Anti-Spam - IronMail Powered by TrustedSource

Spam frustrates workers and creates corporate liability for offensive material that reaches end users. It is a constant drain on bandwidth and availability and, when it spikes in volume, it acts as a de facto denial of service attack, knocking out filtering and mail servers and creating vulnerabilities to other types of attack.

Utilizing CipherTrust’s best-in-class TrustedSource Reputation Service, IronMail delivers the most accurate, effective, scalable and easy-to-manage anti-spam protection available. CipherTrust pioneered the email security appliance market and we remain at the forefront in the war against spam, committed to delivering the highest level of protection available.

Real-World Return on Investment: Reducing Volume at Cox Communications

Key Benefits and Functionality

Message Profiler: Accuracy and Effectiveness

IronMail was the first product to integrate and correlate signature- and content-based techniques into a single, combined detection engine. IronMail’s Message Profiler technology uses a variety of detection techniques to examine over 1000 characteristics of a message, which creates a precise score for each message in order to determine the probability that a message is spam or some other threat.

But even with the power of the Message Profiler, new techniques must be added to stay ahead of the bad guys. The most significant recent addition to the Message Profiler was combining analysis of the message, both signature-based and content–based, with analysis of the sender. Known as “reputation tracking,” this technique involves monitoring and categorizing e-mail senders by their IP addresses and tracking whether those IP addresses send spam. Reputation has been proven to be a very reliable indicator of whether a message will be spam. In fact, IronMail’s integration of reputation tracking brought its industry-leading spam effectiveness rate to 98-99% with a false positive rate of virtually zero.

Reputation scoring approaches can be very simple, based on information as basic as total mail volume sent by a given IP address or number of complaints about spam originating from an IP address, but those data sources do not provide enough precision to really determine sender intent. More sophisticated information and analysis, such as precisely measured message quality, relationship between sender and recipient and sending frequency analysis, provides a highly precise “scalpel” for identifying and even predicting message quality based on who sent the message.

CipherTrust’s reputation system, TrustedSource, predicts the behavior of a sender, even if that IP address does not have an established reputation. CipherTrust research has proven that senders are “guilty until proven innocent,” meaning senders who have not been previously encountered by any of the more than 3000 IronMail appliances in the field are highly likely to be “zombie” machines – PCs that have been hijacked by hackers and used to send spam, viruses and other unwanted messages. As opposed to other offerings that do not integrate reputation into the spam scoring, leveraging TrustedSource data ensures the most accurate and effective spam blocking.

Connection Control: Volume Reduction

Given the growing volume of spam, connection management – “throttling” the incoming e-mail traffic by intelligently deciding whether to accept incoming connections from a sender – is now a critical part of the protection solution. Sender reputation data plays a key role in this process and the more accurate and precise the reputation data, the smaller the risk of dropping connections from good senders.
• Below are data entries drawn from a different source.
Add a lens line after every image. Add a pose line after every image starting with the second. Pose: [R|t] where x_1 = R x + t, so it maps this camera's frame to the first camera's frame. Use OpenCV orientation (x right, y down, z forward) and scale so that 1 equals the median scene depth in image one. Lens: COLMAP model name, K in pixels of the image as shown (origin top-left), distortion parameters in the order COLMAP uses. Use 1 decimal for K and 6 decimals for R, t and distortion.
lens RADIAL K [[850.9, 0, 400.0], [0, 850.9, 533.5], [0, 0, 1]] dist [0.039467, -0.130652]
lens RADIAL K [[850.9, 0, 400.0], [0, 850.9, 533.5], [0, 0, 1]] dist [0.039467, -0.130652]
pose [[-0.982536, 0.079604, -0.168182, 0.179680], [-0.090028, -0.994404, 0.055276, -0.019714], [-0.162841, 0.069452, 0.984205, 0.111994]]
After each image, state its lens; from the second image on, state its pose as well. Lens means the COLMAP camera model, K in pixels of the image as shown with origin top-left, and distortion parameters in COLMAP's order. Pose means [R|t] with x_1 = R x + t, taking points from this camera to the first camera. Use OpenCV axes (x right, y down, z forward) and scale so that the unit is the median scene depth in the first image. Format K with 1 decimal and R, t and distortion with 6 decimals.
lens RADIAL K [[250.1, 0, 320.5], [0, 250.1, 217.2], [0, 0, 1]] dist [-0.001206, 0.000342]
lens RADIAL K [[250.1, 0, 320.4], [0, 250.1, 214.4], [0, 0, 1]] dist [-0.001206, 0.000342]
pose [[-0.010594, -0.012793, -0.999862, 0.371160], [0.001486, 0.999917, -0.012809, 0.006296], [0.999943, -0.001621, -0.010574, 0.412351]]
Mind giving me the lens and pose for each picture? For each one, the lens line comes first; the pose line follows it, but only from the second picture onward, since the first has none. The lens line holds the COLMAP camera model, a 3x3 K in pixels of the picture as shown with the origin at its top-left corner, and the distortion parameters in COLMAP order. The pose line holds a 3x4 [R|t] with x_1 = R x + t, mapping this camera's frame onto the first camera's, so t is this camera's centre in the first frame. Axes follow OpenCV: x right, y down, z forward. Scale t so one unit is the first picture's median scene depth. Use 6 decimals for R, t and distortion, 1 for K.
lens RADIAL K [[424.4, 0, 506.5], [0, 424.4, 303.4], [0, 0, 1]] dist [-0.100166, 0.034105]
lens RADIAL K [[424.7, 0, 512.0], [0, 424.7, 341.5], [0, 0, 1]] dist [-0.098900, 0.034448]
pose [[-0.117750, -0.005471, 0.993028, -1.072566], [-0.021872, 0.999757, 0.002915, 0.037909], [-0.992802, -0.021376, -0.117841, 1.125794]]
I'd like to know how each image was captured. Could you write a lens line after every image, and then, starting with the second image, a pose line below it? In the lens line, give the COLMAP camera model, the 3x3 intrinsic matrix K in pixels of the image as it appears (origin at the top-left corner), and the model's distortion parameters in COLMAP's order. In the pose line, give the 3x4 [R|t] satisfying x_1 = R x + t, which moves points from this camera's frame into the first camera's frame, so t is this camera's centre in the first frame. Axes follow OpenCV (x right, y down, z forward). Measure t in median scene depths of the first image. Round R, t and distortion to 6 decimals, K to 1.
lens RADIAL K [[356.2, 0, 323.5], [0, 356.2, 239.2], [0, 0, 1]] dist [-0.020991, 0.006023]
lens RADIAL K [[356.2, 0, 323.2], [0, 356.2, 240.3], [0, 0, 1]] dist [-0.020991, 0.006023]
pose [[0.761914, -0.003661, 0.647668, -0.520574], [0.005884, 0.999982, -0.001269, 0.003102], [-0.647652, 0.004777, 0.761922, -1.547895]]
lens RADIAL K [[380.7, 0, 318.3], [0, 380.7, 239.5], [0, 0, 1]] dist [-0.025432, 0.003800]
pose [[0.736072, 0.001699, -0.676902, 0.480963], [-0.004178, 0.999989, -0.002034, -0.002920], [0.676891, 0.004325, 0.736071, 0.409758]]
IronMail’s Connection Control uses the TrustedSource reputation system, rejecting mail from senders that have a history of sending spam. While the total number of IP addresses blocked is only a small percentage of the total incoming connections, the number of messages dropped range from 30% to 60%. Connection Control is far more accurate than a black list because the “bad” IPs are blocked for proprietary intervals of time (up to a few days) and then by dynamically re-evaluating the sender. If the sender continues to send unwanted mail, the blocking cycle begins again, a truly unique approach not seen anywhere else in the industry. Since having to resend messages costs money, over time Connection Control convinces spammers that your domain is a poor target for their efforts. With fewer emails to scan, IronMail’s effective throughput rises significantly, increasing your protection along with IronMail’s ROI.

ThreatResponse™: Maximum Protection, Minimal Administration

Spammers develop new attack vectors every day. Therefore, anti-spam solutions must be constantly tuned, factoring in new techniques and optimizing them based upon what’s happening in real time. Many enterprises however, don’t have the resources to keep tuning; they just want the spam to stop.

CipherTrust research scientists and engineers continually collect, verify and update lists, rules, and configurations used by customers and then tune and test the updates against vast, up-to-date data stores of new spam and good mail from over 4000 IronMail appliances deployed worldwide. CipherTrust has automated this process using Genetic Tuning, a proprietary analysis technique borrowed from DNA research. Genetic Tuning tests combinations of values for thousands of message characteristics and identifies the optimal combination of values for all characteristics examined by IronMail, quickly and with unprecedented accuracy.

CipherTrust’s ThreatResponse Updates are then streamed automatically to IronMail units in the field, keeping them up-to-date with the latest algorithms and settings to ensure optimum performance at all times, no matter what technique spammers choose to employ.